Press Release – Sport Wellington
Dozens of Wellington children have embraced inline hockey as a summer holiday sport, thanks to the Rimutaka Inline Hockey Club. A new holiday programme Hockey on Wheels was launched by the club in Tawa, Naenae and Taita this month.9 January 2013
Children gear up during holidays thanks to local club
Dozens of Wellington children have embraced inline hockey as a summer holiday sport, thanks to the Rimutaka Inline Hockey Club. A new holiday programme – Hockey on Wheels – was launched by the club in Tawa, Naenae and Taita this month.
Inline hockey is a relatively new sport in New Zealand but is fast being taken up by children who might already have basic skating skills.
The Rimutaka Inline Hockey Club launched Hockey on Wheels earlier this year, offering primary schools the opportunity for children to try the sport in-school for free. With funding from KiwiSport through Sport Wellington the club visits primary schools, taking along with 30 sets of inline hockey equipment, from skates to helmets and everything in between.

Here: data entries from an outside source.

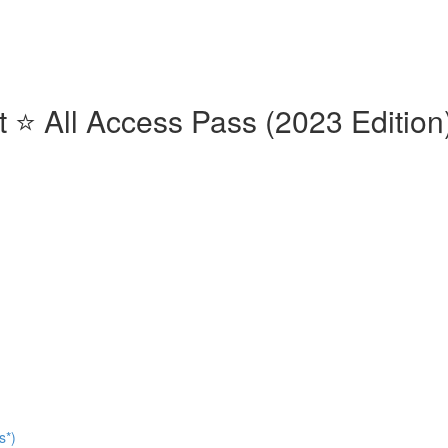
⭐️ All Access Pass (2023 Edition)
s*)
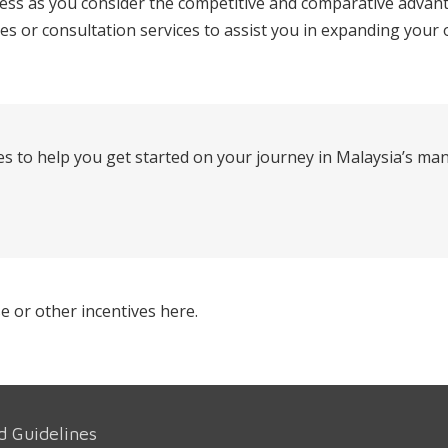
s as you consider the competitive and comparative advanta
ies or consultation services to assist you in expanding your
s to help you get started on your journey in Malaysia’s ma
e or other incentives here.
d Guidelines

Trained coaches guide children through a basic inline hockey fun and skills sessions.
As a follow-up, inline hockey summer camps are being held in Naenae and Tawa in the first two weeks of January, attracting dozens of children both new to skating and those who want to practise their newly-learnt skills. A third camp at Taita Community Centre will be held from 28 January – 1 February.
Hockey on Wheels regional coordinator Sandy Nimmo says kids who have never been on skates before are participating. “So they are getting a lot of help, almost one-on-one from the instructors. Kids love inline hockey. There’s always lots of activity and noise but they love gearing up and experiencing the sport,” she says.
The Club has imported professional inline hockey player Dave Hammond as head coach. Dave is the current Team Canada Inline Hockey captain and has spent the last three years in Namibia playing and coaching the sport.
“I’m very excited to get involved in growing inline hockey in New Zealand at a grass roots level. I want to share and grow the sport in new places with new people,” he says.
Inline hockey – a non-contact version of ice hockey – is huge in North America and offers the basic locomotor skills of sliding and striding as well as those of stability, manipulation and coordination. The KiwiSport programme aims to introduce inline hockey to 9000 children in the Wellington region by the end of 2013.
KiwiSport Manager Peter Woodman-Aldridge says many Kiwi kids already have basic skating skills. “With the introduction of Hockey on Wheels to this age group, these children will have the opportunity to take their skating to a whole new level. KiwiSport aims to get more children playing sport regularly, through numerous programmes which introduce or consolidate many different codes.”